Question

Cell Potential at Equilibrium For a single galvanic cell based on the (unbalanced) reaction: Ag+ (aq) + Zn(s) Zn2+ (aq) + Ag(s) What is the cell potential when the cell reaches equilibrium?

Please show all work step by step and final answer.

Answer 1

The given reaction is

$Ag^{+}_{(aq)} + Zn_{(s)} \rightleftharpoons Zn^{2+}_{(aq)} + Ag_{(s)}$

Hence, using Nernst's equation, we can write the cell potential of the reaction as

$E_{cell} = E^\circ_{(cell)} - \frac{RT}{nF} \ln Q$

Where Q is the reaction quotient.

Now, as the reaction reaches equilibrium, the reaction quotient Q become equal to equilibrium constant K.

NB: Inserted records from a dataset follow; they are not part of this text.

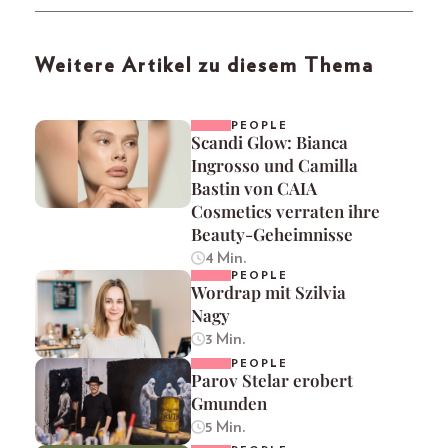
Weitere Artikel zu diesem Thema
PEOPLE
Scandi Glow: Bianca
Ingrosso und Camilla
Bastin von CAIA
Cosmetics verraten ihre
Beauty-Geheimnisse
4 Min.
PEOPLE
Wordrap mit Szilvia
Nagy
3 Min.
PEOPLE
Parov Stelar erobert
Gmunden
5 Min.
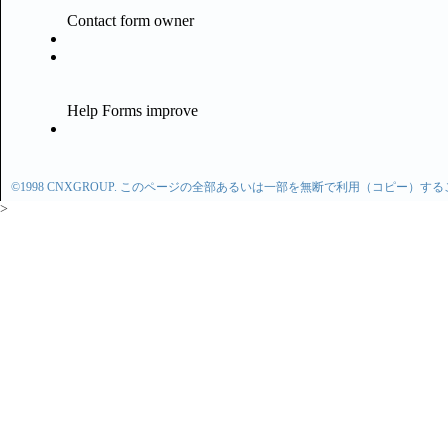
©1998 CNXGROUP. このページの全部あるいは一部を無断で利用（コピー）す
>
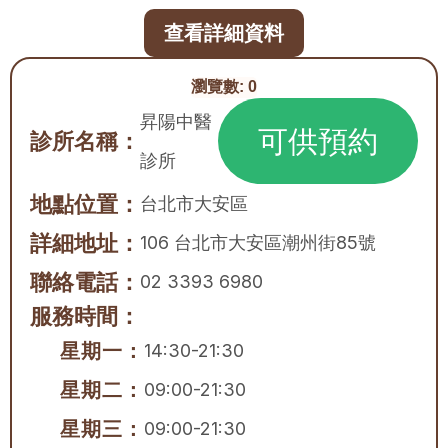
查看詳細資料
瀏覽數:
0
昇陽中醫
可供預約
診所名稱：
診所
地點位置：
台北市
大安區
詳細地址：
106 台北市大安區潮州街85號
聯絡電話：
02 3393 6980
服務時間：
星期一：
14:30-21:30
星期二：
09:00-21:30
星期三：
09:00-21:30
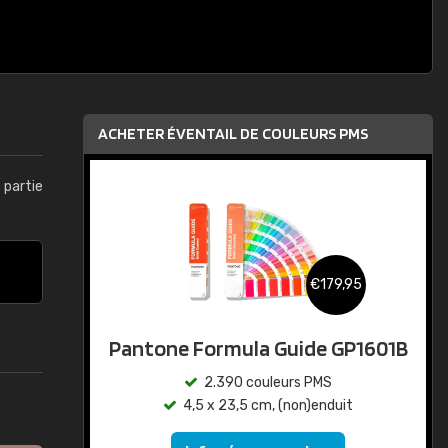
ACHETER ÉVENTAIL DE COULEURS PMS
t partie
€179,95
Pantone Formula Guide GP1601B
2.390 couleurs PMS
4,5 x 23,5 cm, (non)enduit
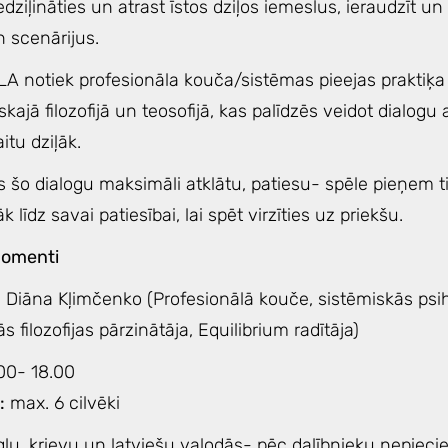
edziļināties un atrast īstos dziļos iemeslus, ieraudzīt un
 scenārijus.
LA notiek profesionāla kouča/sistēmas pieejas praktiķa
ajā filozofijā un teosofijā, kas palīdzēs veidot dialogu
itu dziļāk.
s šo dialogu maksimāli atklātu, patiesu- spēle pieņem 
līdz savai patiesībai, lai spēt virzīties uz priekšu.
momenti
 Diāna Kļimčenko (Profesionālā kouče, sistēmiskās psiho
 filozofijas pārzinātāja, Equilibrium radītāja)
00- 18.00
:
max. 6 cilvēki
gļu, krievu un latviešu valodās- pēc dalībnieku nepieci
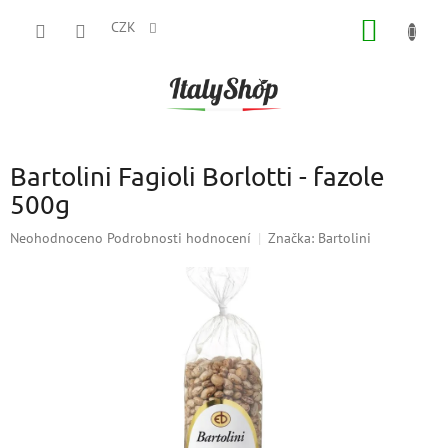
Přejít
NÁKUP
na
CZK
obsah
KOŠÍK
Bartolini Fagioli Borlotti - fazole
500g
Průměrné
Neohodnoceno
Podrobnosti hodnocení
Značka:
Bartolini
hodnocení
produktu
je
0,0
z
5
hvězdiček.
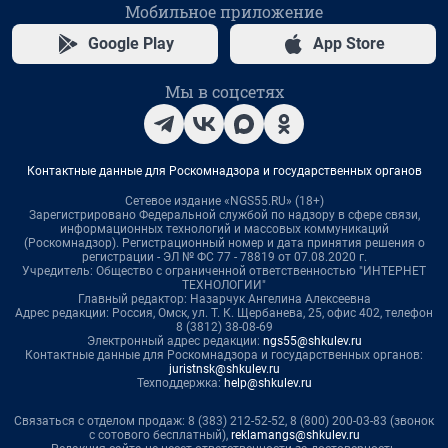
Мобильное приложение
Google Play
App Store
Мы в соцсетях
Контактные данные для Роскомнадзора и государственных органов
Сетевое издание «NGS55.RU» (18+)
Зарегистрировано Федеральной службой по надзору в сфере связи,
информационных технологий и массовых коммуникаций
(Роскомнадзор). Регистрационный номер и дата принятия решения о
регистрации - ЭЛ № ФС 77 - 78819 от 07.08.2020 г.
Учредитель: Общество с ограниченной ответственностью "ИНТЕРНЕТ
ТЕХНОЛОГИИ"
Главный редактор: Назарчук Ангелина Алексеевна
Адрес редакции: Россия, Омск, ул. Т. К. Щербанева, 25, офис 402, телефон
8 (3812) 38-08-69
Электронный адрес редакции:
ngs55@shkulev.ru
Контактные данные для Роскомнадзора и государственных органов:
juristnsk@shkulev.ru
Техподдержка:
help@shkulev.ru
Связаться с отделом продаж: 8 (383) 212-52-52, 8 (800) 200-03-83 (звонок
с сотового бесплатный),
reklamangs@shkulev.ru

$Q= K \\ \Rightarrow \ln Q = \ln K$

We know that the standard free energy change of the cell reaction $\Delta G^\circ = -nFE^\circ _{cell}$

The standard free energy change is also related to the equilibrium constant K as

$\Delta G^\circ = -RT \ln K$

Hence,

$-RT\ln K = -nFE_{cell}^\circ \\ \\ \Rightarrow \frac{RT}{nF}\ln K = E_{cell}^\circ$

Now, substituting the value above in the Nernst's equation

$E_{cell} = E^\circ_{(cell)} - \frac{RT}{nF} \ln Q \\ \\ \Rightarrow E_{Cell} = E^\circ _{cell} - \frac{RT}{nF} \ln K \\ \\ \Rightarrow E_{Cell} = E^\circ _{cell} - E^\circ _{cell} = 0$

Hence, the cell potential of the cell at equilibrium is 0 volts.